Have a signature (locally flavored) kick-off.
Ensuring that your seed swap event feels local and, well, fun, is practically as important as the seeds themselves. Creating a signature event allows attendees to have a one-of-a-kind experience to look forward to each year. At the Appalachian Seed Swap, for instance, each event kicks off with a ceremonial cutting of a locally grown squash. “Our seed swap is known for the ‘cutting of the cushaw’ ceremony,” Pinson says. “It still amazes me how enthralled kids and adults get when the seeds are exposed and they can take some home. We make quite a production with that.”
Provide seed-carrying supplies.
Always advise attendees to bring baggies, Sharpies, pens, and paper for their seeds—but be sure to provide extra supplies, just in case swap-goers end up needing to jot down the histories of their new seeds or any word-of-mouth planting wisdoms. And in the likely event anyone forgets their seed-carrying vessels, you’ll want to have extra bags or envelopes handy to provide easy transport.
Offer events beyond simply swapping.
In addition to creating a forum to trade for/optimize next year’s dream harvest of greasy beans and zinnias, many seed swap events also offer opportunities to take in classes, readings, and demonstrations. Dawn Lamm, founder of the Como Community Seed Library in St. Paul, Minnesota, suggests offering themed activities for kids—think seed threshing, seed art, seed bingo, and seed ball making—to make the event a family affair. Lamm also advises hosting a garden tool swap alongside the swapping of the seeds.
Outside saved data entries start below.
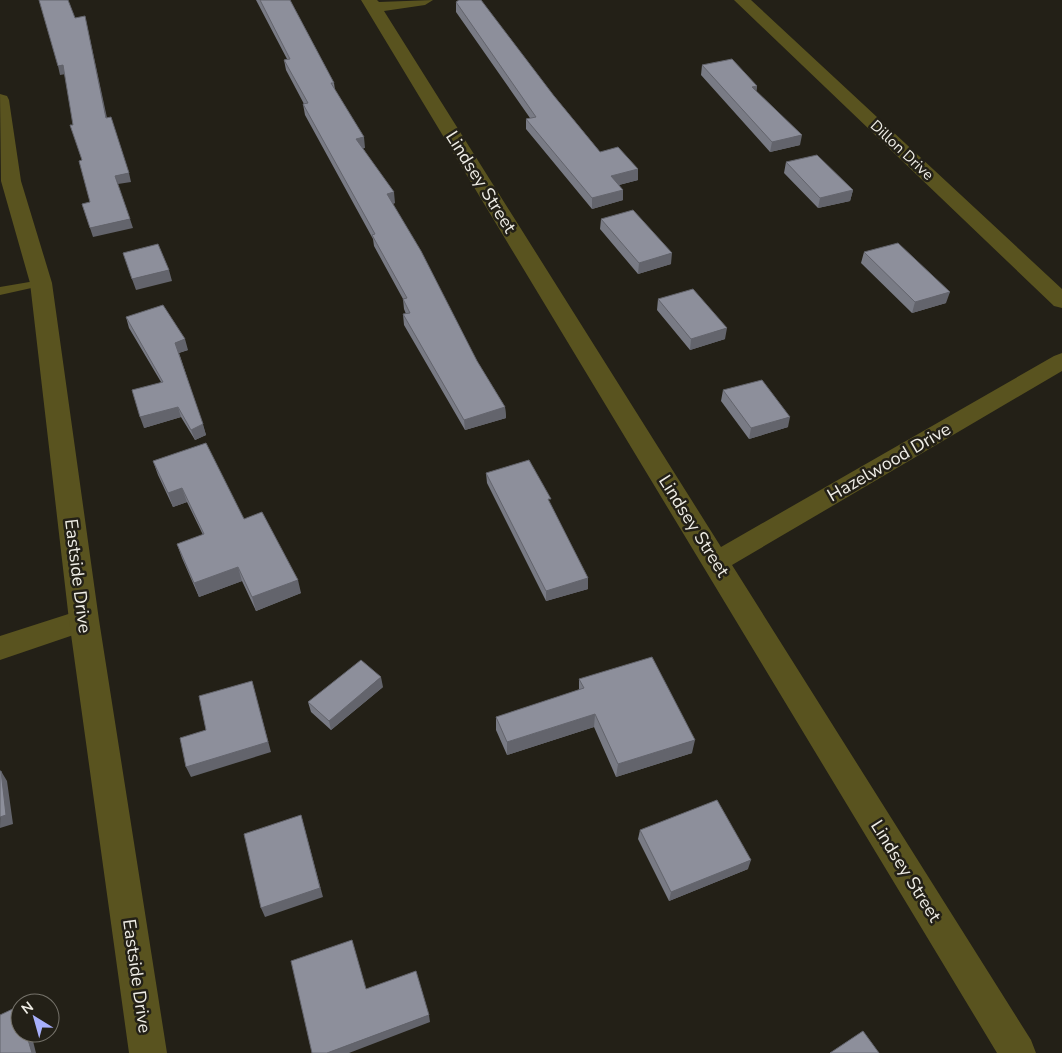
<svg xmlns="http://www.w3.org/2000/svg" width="1062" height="1053" font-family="'Nunito Sans',sans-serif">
<rect width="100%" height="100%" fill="#232017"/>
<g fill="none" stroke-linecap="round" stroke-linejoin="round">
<path fill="#59531f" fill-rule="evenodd" d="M41 280 45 281V285L0 295V287Z"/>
<path fill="#59531f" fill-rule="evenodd" d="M361 0H377L379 2 433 0 425 5 384 11 721 547 1054 356 1062 353V371L732 565 1031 1040 1036 1053H997Z
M734 0H751L1062 289V308L1054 306Z
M84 609 94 612 98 620 94 628 0 660V636Z"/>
<path fill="#59531f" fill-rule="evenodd" d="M0 94 7 96 9 100 21 181 52 283 99 620 167 1053H129L69 620 30 283 1 181Z"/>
</g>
<path fill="#797b85" d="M256 0H290L334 83 335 90 365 148H363L395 203 392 204 477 361 505 407 506 418 465 430 404 325 403 314H406L404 309 403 299 374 246 373 239 305 115 303 104H304L286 70 284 60 287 59Z
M456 2 554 96 600 152 638 169V180L619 185 623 200 592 209 526 129V119L530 118 456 12Z
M702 65 757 86 756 91 800 145 770 152 701 75Z
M786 162 853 190 850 201 818 208 784 173Z
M601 219 671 264 638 274 600 229Z
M864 252 946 303 912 313 861 263Z
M658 299 725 339 690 350 657 310Z
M126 317 188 350 179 353 206 435 195 440 181 417 144 428 161 382 129 328Z
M723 390 788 427 749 439 721 401Z
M153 461 244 519 301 593 256 611 242 581 199 597 182 558 177 544 203 535 187 502 173 507 158 475Z
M486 473 551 505 588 578V589L546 601 487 483Z
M579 679 692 753 616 777 594 727 507 755 496 730V717L579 690Z
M383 687 331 730 311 712 308 702Z
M640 830 748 869 669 901 638 839Z"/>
<path fill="#63646c" d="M85 16 87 25 109 127 106 118Z
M63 65 66 74 60 75 58 66Z
M757 86 756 96 752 87Z
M802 135 800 145 770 152 772 142Z
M364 137 365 148 357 149 356 139Z
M638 169V180L611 187V176Z
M129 173 131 182 118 184 115 176Z
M623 190V200L592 209V198Z
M853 190 850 201 818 208 820 198Z
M394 192 395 203 388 205 387 194Z
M130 219 133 228 93 237 90 228Z
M672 253 671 264 638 274 639 263Z
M169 270 172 281 136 290 132 279Z
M950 292 946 303 912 313 915 302Z
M727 328 725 339 690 350 691 339Z
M185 339 188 350 178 353 175 343Z
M178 407 181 417 144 428 140 417Z
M505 407 506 418 465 430 464 420Z
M790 417 788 427 749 439 751 428Z
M203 424 206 435 195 440 191 430Z
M182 488 187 502 173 507 168 493Z
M238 567 242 581 199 597 194 583Z
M588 578V589L546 601V591Z
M298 580 301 593 256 611 252 597Z
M381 677 383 687 331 730 329 721Z
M252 681 271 752 191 777 186 767Z
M595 714 594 727 507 755V742Z
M695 740 692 753 616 777 618 764Z
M1 771 7 781 13 824 0 828Z
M301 815 323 897 265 917 261 908Z
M751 860 748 869 669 901 671 892Z
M429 1015 430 1022 349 1053H327Z
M26 1033H31L36 1053H32Z"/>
<path fill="#8d8f9b" stroke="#63646c" d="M39 0H68L75 18 85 16 106 118 111 117 129 173 115 176 130 219 90 228 82 204 90 202 79 161 82 160 70 125H73L63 65 58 66Z
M260 0H290L334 83H331L364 137 356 139 394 192 387 194 421 251 477 361 505 407 464 420 403 314 410 313 403 299 407 298 372 235 375 234 303 104 308 103 284 60 290 59Z
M459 0H481L554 96 600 152 618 147 638 169 611 176 623 190 592 198 526 119 536 117 456 2Z
M732 59 757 86 752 87 802 135 772 142 702 65Z
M817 155 853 190 820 198 786 162Z
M633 210 672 253 639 263 601 219Z
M898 243 950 292 915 302 864 252Z
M158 244 169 270 132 279 123 253Z
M693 289 727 328 691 339 658 299Z
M163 305 185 339 175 343 203 424 191 430 178 407 140 417 132 390 163 382 126 317Z
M762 380 790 417 751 428 723 390Z
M206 443 244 519 262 512 298 580 252 597 238 567 194 583 177 544 204 534 182 488 168 493 153 461Z
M529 460 551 499H548L588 578 546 591 486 473Z
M652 657 695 740 618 764 595 714 507 742 496 717 584 688 579 679Z
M361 660 381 677 329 721 308 702Z
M252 681 268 742 186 767 180 738 206 730 199 696Z
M0 771H1L6 815 0 817Z
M717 800 751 860 671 892 640 830Z
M301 815 320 888 261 908 244 834Z
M352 940 366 989 416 971 429 1015 327 1053H312L291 961Z
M19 1006 20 1010V1033H26L32 1053H0V1015Z
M863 1031 879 1053H830Z"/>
<g text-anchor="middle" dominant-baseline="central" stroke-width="5" stroke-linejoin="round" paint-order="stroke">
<g font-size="15" fill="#efede6" stroke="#232017">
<text transform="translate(902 150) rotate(43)">Dillon Drive</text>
</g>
<g font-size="18" fill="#efede6" stroke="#232017">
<text transform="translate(481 182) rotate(58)">Lindsey Street</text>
<text transform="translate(889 462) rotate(-30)">Hazelwood Drive</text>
<text transform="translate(694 526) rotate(58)">Lindsey Street</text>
<text transform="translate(78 576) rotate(83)">Eastside Drive</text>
<text transform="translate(906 871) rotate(58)">Lindsey Street</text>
<text transform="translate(137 976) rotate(82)">Eastside Drive</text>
</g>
</g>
<g transform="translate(35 1018) rotate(323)"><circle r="24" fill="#232017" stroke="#75726a"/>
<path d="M0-4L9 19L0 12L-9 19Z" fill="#a8b0fc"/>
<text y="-8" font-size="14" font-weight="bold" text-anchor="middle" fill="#efede6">N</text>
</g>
</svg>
Have a plan for leftover seeds.
Create a contingency plan for where your event’s leftover seeds will go. Lamm suggests reaching out to a local seed library, community garden, or school ahead of time to arrange a donation and thus ensure no good seeds go to waste.
Consider hosting a long-distance swap.
Sure, an in-person seed swap can build community and create an ideal avenue to commune with fellow gardeners, but why not consider throwing a long-distance seed swap alongside the live-action event? Swapping seeds via the mail, or organizing a digital trading post, allows more people to share their seedy gifts and creates an even greater feeling of nurturing and inclusivity.